> _APPLY WHAT YOU READ_
A. In the DLP lamp thread, what does lcaillo say often happens to a lamp in its last hours of use?
B. Could you pick up the DLP lamp thread from the point where it stops?

> _TEXT PASSAGE_
Content starts

# DLP Lamp Dim as it ages?



## mpac1

Searched the threads before I posted this with no luck.

Does the lamp dim with age? My Samsung DLP looks great but lamp is probably close to end of life (4 yrs). Going to order replacement but was curious if these do fade with age. I know I sure have (faded with age, that is).

Many thanks.

Andy


----------



## glaufman

I think so. Color also shifts.


----------



## mechman

As Greg said, they do fade. And the colors do shift. I just finished giving my pj a 500 hour tune up today.


----------



## lcaillo

The typical life cycle is an early small drop and color shift in the first few hundred hours followed by a long period of very stable but very gradually dropping output. In the last hours of use it is not uncommon to see a large drop in brightness then failure. Some lamps just seem to keep going forever, getting dimmer with age.


----------



## akan101

Changing lamps also helps but it depends upon the hr used.


----------



## irfan

typically... my sammy DLP from 06 dimmed significantly. literally looked brand new 2 yrs later with a new lamp. of course compared to the kuro, brand new look like .

Content ends

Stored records
Content starts

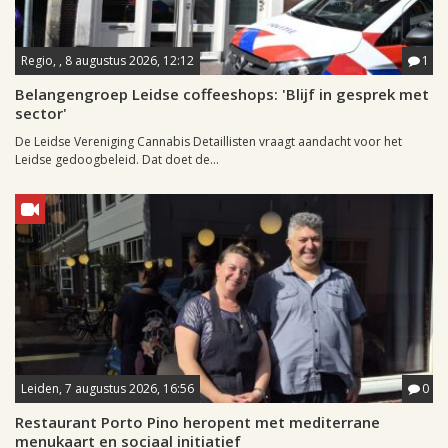
Regio, , 8 augustus 2026, 12:12
1
Belangengroep Leidse coffeeshops: 'Blijf in gesprek met
sector'
De Leidse Vereniging Cannabis Detaillisten vraagt aandacht voor het
Leidse gedoogbeleid. Dat doet de...
Leiden, 7 augustus 2026, 16:56
0
Restaurant Porto Pino heropent met mediterrane
menukaart en sociaal initiatief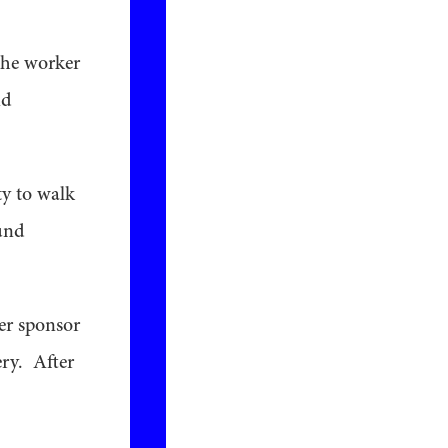
the worker
nd
ty to walk
ound
her sponsor
ery. After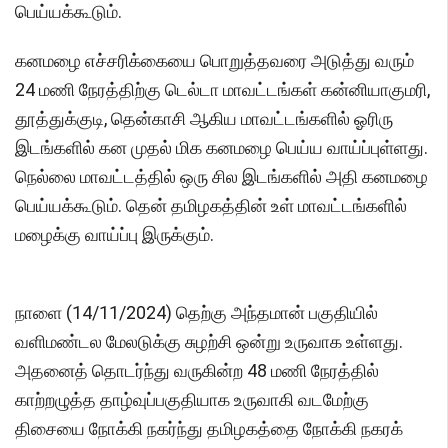
பெய்யக்கூடும்.
கனமழை எச்சரிக்கையை பொறுத்தவரை அடுத்து வரும்
24 மணி நேரத்திற்கு டெல்டா மாவட்டங்கள் கன்னியாகுமரி,
தூத்துக்குடி, தென்காசி ஆகிய மாவட்டங்களில் ஓரிரு
இடங்களில் கன முதல் மிக கனமழை பெய்ய வாய்ப்புள்ளது.
நெல்லை மாவட்டத்தில் ஒரு சில இடங்களில் அதி கனமழை
பெய்யக்கூடும். தென் தமிழகத்தின் உள் மாவட்டங்களில்
மழைக்கு வாய்ப்பு இருக்கும்.
நாளை (14/11/2024) தெற்கு அந்தமான் பகுதியில்
வளிமண்டல மேலடுக்கு சுழற்சி ஒன்று உருவாக உள்ளது.
அதனைத் தொடர்ந்து வருகின்ற 48 மணி நேரத்தில்
காற்றழுத்த தாழ்வுப்பகுதியாக உருவாகி வடமேற்கு
திசையை நோக்கி நகர்ந்து தமிழகத்தை நோக்கி நகரக்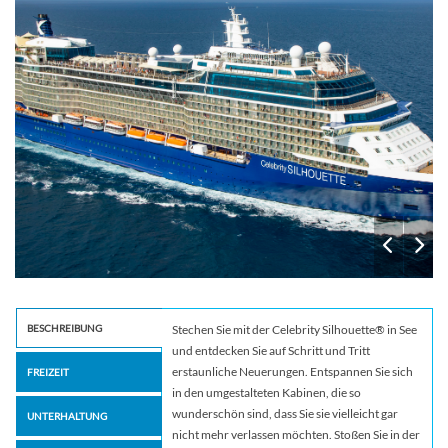
BESCHREIBUNG
Stechen Sie mit der Celebrity Silhouette® in See
und entdecken Sie auf Schritt und Tritt
erstaunliche Neuerungen. Entspannen Sie sich
FREIZEIT
in den umgestalteten Kabinen, die so
wunderschön sind, dass Sie sie vielleicht gar
UNTERHALTUNG
nicht mehr verlassen möchten. Stoßen Sie in der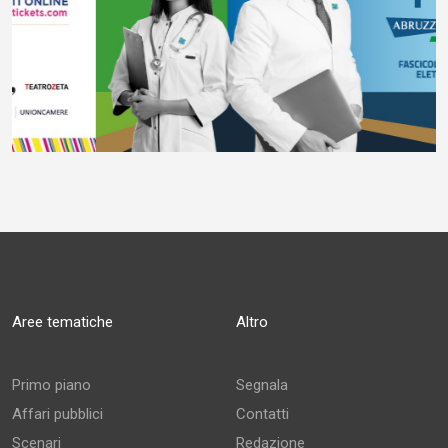
Aree tematiche
Altro
Primo piano
Segnala
Affari pubblici
Contatti
Scenari
Redazione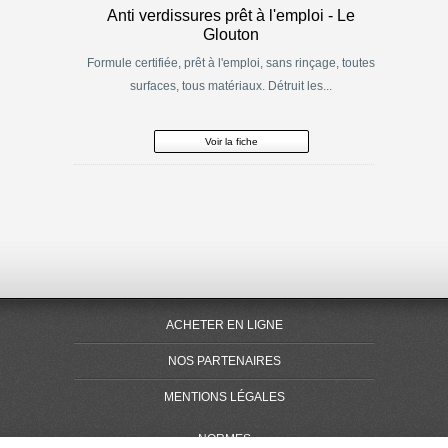
Anti verdissures prêt à l'emploi - Le
Glouton
Formule certifiée, prêt à l'emploi, sans rinçage, toutes
surfaces, tous matériaux. Détruit les...
Voir la fiche
ACHETER EN LIGNE
NOS PARTENAIRES
MENTIONS LÉGALES
NORMES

Content ends

> _ACTIVITY ANSWERS_
A. A large drop in brightness, followed by failure.

B.
----------



## Jungle Jack

Hello,
The bulbs in Microdisplays definitely dim as they age. As has been pointed out, after the first 100-200 hours the bulbs settles in and should be stable for thousands of hours.

Using the power saving option if you have it helps. As does keeping power cycles to a minimum. Also, using a Calibration Disc to set Contrast and Brightness helps to get the longest life out of our bulb.

It is a mixed blessing about the replacement of bulbs. Unlike Panel Displays, when you replace a bulb, you get the opportunity to have the same brightness as when the set was brand new. Going from a bulb with 5-6 thousand hours to a brand new bulb is indeed an eye opener. Unfortunately, it does cost around 150-200 Dollars to replace most bulbs.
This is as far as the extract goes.